Entré en mi oficina.
—Te han estado llamando, Jonathan —dijo Lucy.
—Manda al infierno a quien sea —dije, pasando de largo.
—Ha ocurrido algo muy importante, Jonathan. Fue lo que dijo el, señor Malsom, y rogó que te pusieses en comunicación con él.
¿Se habría enterado Malsom de la muerte de Frank? No, eso era imposible. Le pedí el número a Lucy, y entré en mi oficina.
Marqué en el dial y esperé.
En seguida me llegó un ladrido.
—Podría ponerse un bozal, señor Strassman —rezongué.
—¿Qué? ¿Cómo dice?
—Aquí Jonathan Temple.
—Señor Temple, le va a hablar Owen Malsom.
—Está bien.
Esperé unos segundos a que el teléfono cambiase de mano.
—Hable, señor Malsom —dijo.
—Señor Temple, Ana ha desaparecido…
—¿Cuándo ocurrió?
—Notamos su ausencia hace media hora… Tenía clase de música con la señorita Chandler, pero Ana se excusó diciendo que no se encontraba bien, y se retiró a su habitación. En ese momento estaba sola.

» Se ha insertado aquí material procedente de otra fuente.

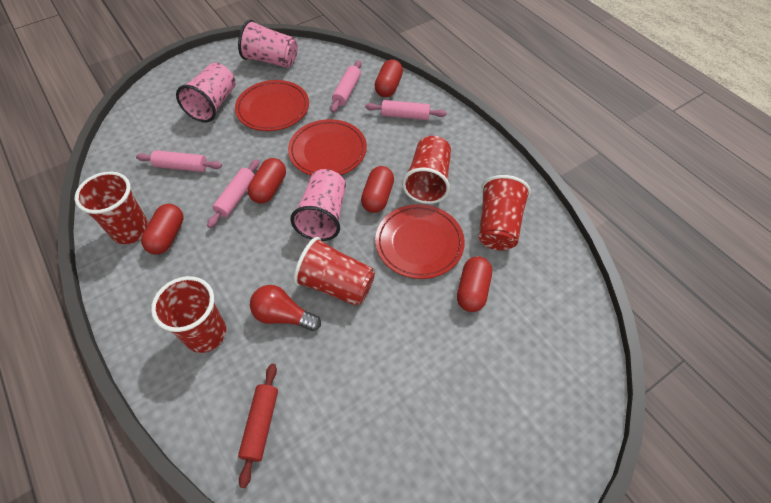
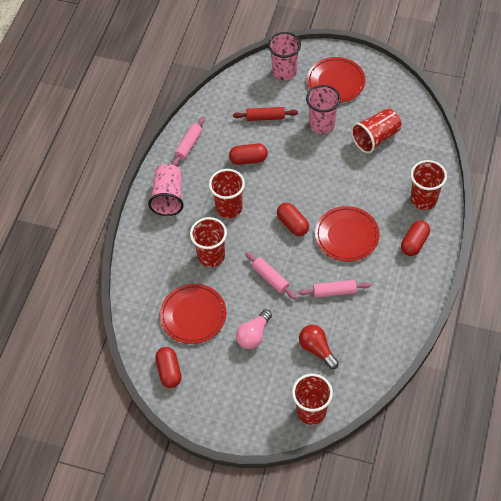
pink light bulb: 0 -> 1
pink rolling pin: 4 -> 3
red capsule: 5 -> 4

—¿Cómo se dieron cuenta ustedes?
—La señorita Chandler me lo anunció, pero se demoró un poco. Yo tenía que informar al señor Strassman para que él avisase al doctor. Me imaginé algo y decidí subir a la habitación de la señorita Martin. Llamé a la puerta y… Bueno, no recibí respuesta…
Yo tampoco había recibido respuesta cuando llamé al apartamento de Frank Cole.

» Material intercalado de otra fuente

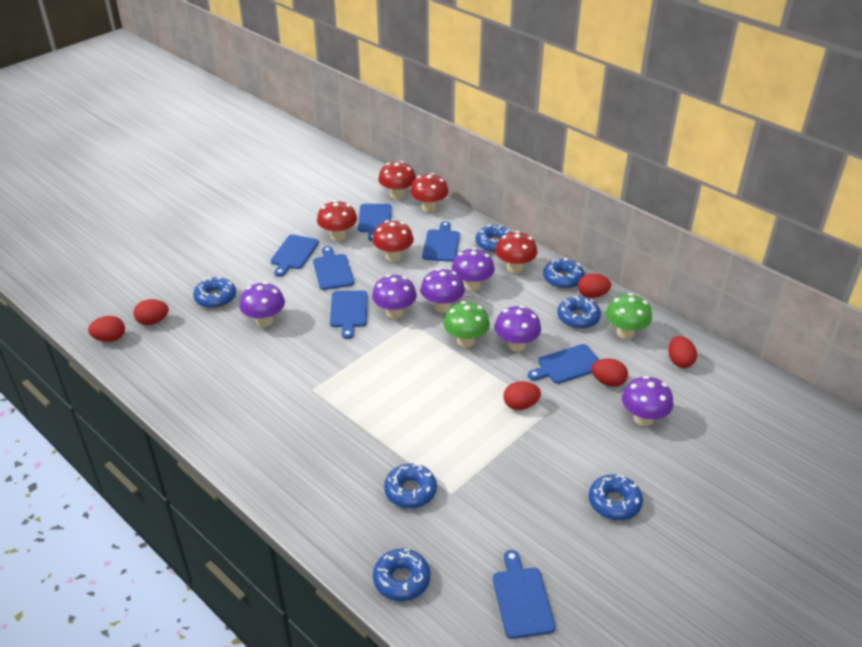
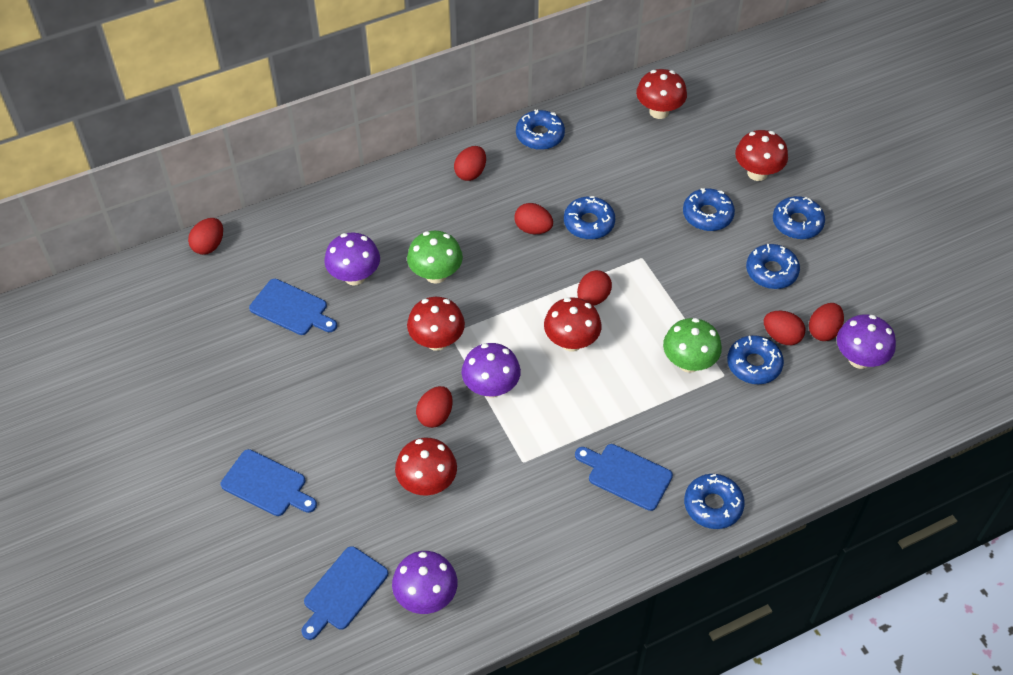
blue cutting board: 7 -> 4
purple mushroom: 6 -> 4
red egg: 6 -> 7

—¿La vio alguien salir, Malsom?
—No, nadie. Pero eso es fácil, porque a estas horas están todas las chicas en clase.
—¿Qué es lo que se llevó consigo?
—Su maleta… Se dejó el uniforme; quiero decir que lleva ropa de calle, normal.
—¿Recuerda su vestimenta?
—Sólo su abrigo. Es gris, con una piel de zorro negro en el cuello.
—¿No cree que se haya podido enfadar y haya ido a casa de su tía?
—Me gustaría que acertase.
—A mí también, Malsom. Pero usted y yo pensamos lo mismo. Que esa chica ha decidido ir a Francia.
—Eso es lo que me temo, señor Temple… Un momento, el señor Strassman quiere hablar con usted.
El receptor volvió a cambiar de mano.
—Señor Temple…
—Eh, no soy sordo, señor Strassman —le grité a mi vez, por si tenía suerte y le rompía el tímpano.
—Perdone, pero es que estoy nervioso.
—Pues tranquilícese.
—¿No se da cuenta de cuál es mi responsabilidad en este asunto? Si a esa chica le llega a pasar algo malo…
—¿Qué le puede pasar, señor Strassman? ¿Nunca se fugó una chica de su colegio?
—Dos. ¿Cómo lo sabe?
—Me bastó con conocerlo, señor Strassman.
—Señor Temple, ¿por qué me dice cosas tan desagradables en estos momentos? Yo sólo quería rogarle que condujese su negocio con toda discreción.
—¿A qué negocio se refiere, señor Strassman?
—He imaginado que buscará a Ana Martin.
—¿Por cuenta de quién? ¿De usted, señor Strassman? ¿O lo hago por cuenta de Owen Malsom?
—No sé —dijo aturdido.
—Si es el señor Malsom, no tiene derecho a pedirme nada. Tragó saliva.
—Señor Temple, lo contrataré yo.
—Mis honorarios son caros.
—Siempre estoy dispuesto a hacer un sacrificio por una de mis alumnas.
—Me va a partir el corazón.
—¿Sabe dónde podrá encontrar a Ana?
—Consultaré en mi bola de cristal.
—No me gustan sus bromas en estos momentos tan graves.
—Señor Strassman, me pondré a trabajar enseguida.
—Póngase en contacto conmigo en cuanto encuentre a Ana.
—Así lo haré, señor Strassman.
—Si esta noche no está de nuevo en el colegio, me veré obligado a informar a su tía.
—Ya me hago cargo.
—Confío en usted, señor Temple.
—Gracias, señor Strassman —dije, y colgué. Dejé escapar un chorro de aire.
Lucy estaba al otro lado de la mesa, los brazos cruzados bajo sus insultantes senos.
—Sí, querida —dije—. Tú ganaste. Se acabaron; mis vacaciones. Curioso, ¿verdad? Se acabaron cuando todavía no las empecé.